You frequently collaborate with the same dancers, choreographers, and cinematographers for your videos. Can you describe how this came to life? How did you find each other, how has the relationship evolved since, and what is the impact they have on the final product?
Some of the dancers have been with us since our second album, including Will West, Mete, Miranda – almost half the cast. We met our choreographer, Shay, while making the videos for 'Good Times / Problemz' back in 2022 and immediately formed an amazing connection with him.
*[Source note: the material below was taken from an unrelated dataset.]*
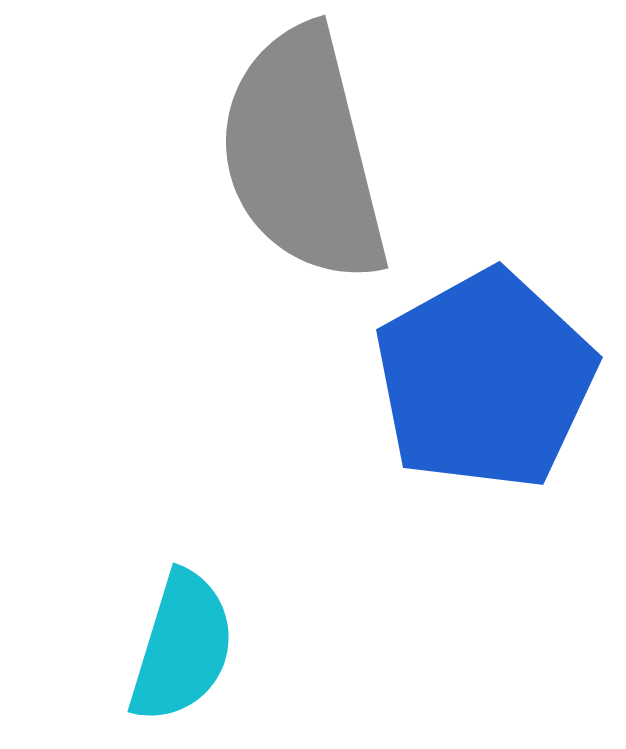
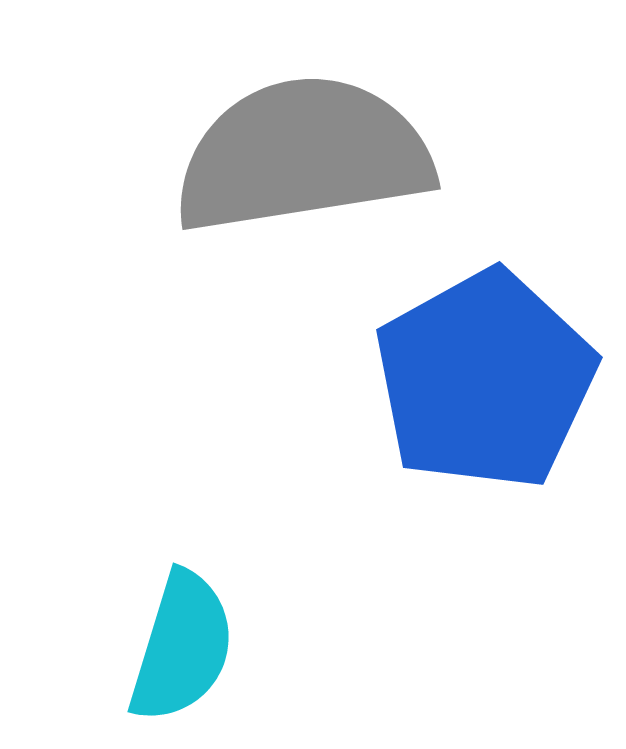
gray semicircle: rotated 95 degrees clockwise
He leads a fantastic crew in Amsterdam known as Ghetto Funk, and they brought an incredible energy we'd never seen before. When it came time to choose a choreographer for the 'Volcano' film, Shay was the obvious choice. Our relationship with him is extraordinary, and we consider him the best choreographer in the world at the moment. His investment in the project, as part of our extended family, is incredibly important to us. We believe in surrounding ourselves with and promoting talented individuals. It's this incredible circle of friends, collaborators, and creatives that elevate our work to heights we couldn't achieve alone.
Your music beautifully blends elements of soul, funk, disco, and electronic music. How do these genres inspire your sound, and what artists have influenced you the most?
I think, in terms of producers, you have legends like Quincy Jones, who was behind all of the Jacksons' work. J Dilla is a massive influence on us; we regularly listen to his hip-hop tracks. Madvillain too has been a significant inspiration for us. Of course, you can also list all the classics: Marvin Gaye, The Beach Boys — there are countless seminal records. But, really, JUNGLE is an amalgamation of everything we've ever listened to, encompassing jazz, hip-hop, soul, funk, classical music, and more. We absorb all these influences and release our inspirations in a manner that's very personal and subconscious to us.
What are you most looking forward to at Break the Block, and will the dancers be accompanying you to the event? (Please say yes!)
I can, unfortunately, confirm that we can't bring the dancers with us. There's definitely an ambition to include live choreography in future shows, but at the moment, it's just too costly. However, we're incredibly excited about our first visit to Dubai. Its visual landscape appears magical in films, TV, and media. We're eagerly anticipating the experience of exploring the desert and witnessing the amazing futuristic mega city that lies in the middle of it.